When Rahman came out with new sounds in Roja, almost a decade ago, it caught everyone by surprise. Now creating the same feel is debutant G V Prakash Kumar, (Rahman's nephew). His maiden album Veyyil proves that he is the man to watch in the time to come.

Coming up with half-a-dozen songs which are different to each other, Prakash's mix of Indian and western percussions in a couple of songs are indeed innovative and impressive.

No doubt that there are enough expectations on the album since Prakash is Rahman's nephew. But the young boy has lived up to all the expectations.

He has used penny whistle, bamboo flute, dilruba and sarod. The quality of the sound strikes the listeners. A touch of class is visible in every song. A welcome addition to the rich musical tradition is Prakash

Veyyilodu Vilayadi (Kailash Kher, Jassie Gift, Thippu, Prasanna Rao)

How many of us enjoy hot sun? The song penned by Na Muthukumar is about a group of children in a remote village, who enjoy the bright sunshine. If the lyrics are very catchy, so is the tune. Jassie Gift makes an energetic beginning backed up by a good harmony. The way Prakash handles the percussion instruments would sure mesmerize the listeners.

The music composer has ensured that the brisk pace, at which the song began, is maintained all through. With Kailash Kher and Prasanna Rao giving perfect company to Jassie, the song has come out well and is sure to become popular.

Uruguthae (Shankar Mahadevan, Shreya Ghoshal)

If Prakash has proved in his earlier number that he can rock the listeners, his next endorses his ability for soft melodies. A vibrant Shankar Mahadevan settles down for a melody in the company of a flawless Shreya Ghoshal. The end product is amazing for Prakash has followed a perfect pattern and lets the vocals dominate the music. The song blows like a gentle cool breeze on a stuffy evening.

Ooran Thottathil   (Sreeram, Nagesh)

Quite different from the earlier numbers, this song has energy, grace and charm, all combined in one. Not just the catchy lyrics, but the good use of percussion instruments specially the dholaks and tablas makes one to sit up and listen, Begins quite like Rahman's Azhagana Ratchasiyae. But goes the different way in the middle. It is red-hot chilli stuff (going peppy and foot-tapping).
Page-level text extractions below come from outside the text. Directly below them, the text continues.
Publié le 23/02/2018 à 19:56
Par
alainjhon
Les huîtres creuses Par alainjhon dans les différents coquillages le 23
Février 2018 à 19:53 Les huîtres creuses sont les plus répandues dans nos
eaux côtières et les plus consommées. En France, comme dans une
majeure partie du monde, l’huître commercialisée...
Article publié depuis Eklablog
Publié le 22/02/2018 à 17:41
One wonders the energy of the 18-year-old Prakash in coming with such banging numbers.

Kadhal Nerupin Nadanam (Karthik, Nideesh, Chinmayi)

A romantic number but set to tune differently from the contemporary duets. Begins with an Arabian vocal by Nideesh and proceeds to go the mellifluous and soothing way, thanks to the heart-rending chorus.

The use of acoustic guitar coupled with additional percussions by Prakash provides new sounds. Sure to floor the romantic couples, Prakash changes tracks in the middle only to arrive at where he began. Karthik renders it quite gracefully. Chinmayi is saver very brisk and full of practised nuance.

Sethavadam (Manickam Vinayakam)

It is a philosophical number penned by a debutant lyricist Ekadesi. Dwells on a man's life before and after his death. With his open voice, Manickam Vinayakam does justice to the number touching the high pitch with ease. Prakash has used mild instruments which create a feel of sorrow and loneliness.

Iraivanai (Prashandhini)

A slow pathos. With no instruments accompanying it, the song has a touching tune rendered in the soft voice of Prashanthini.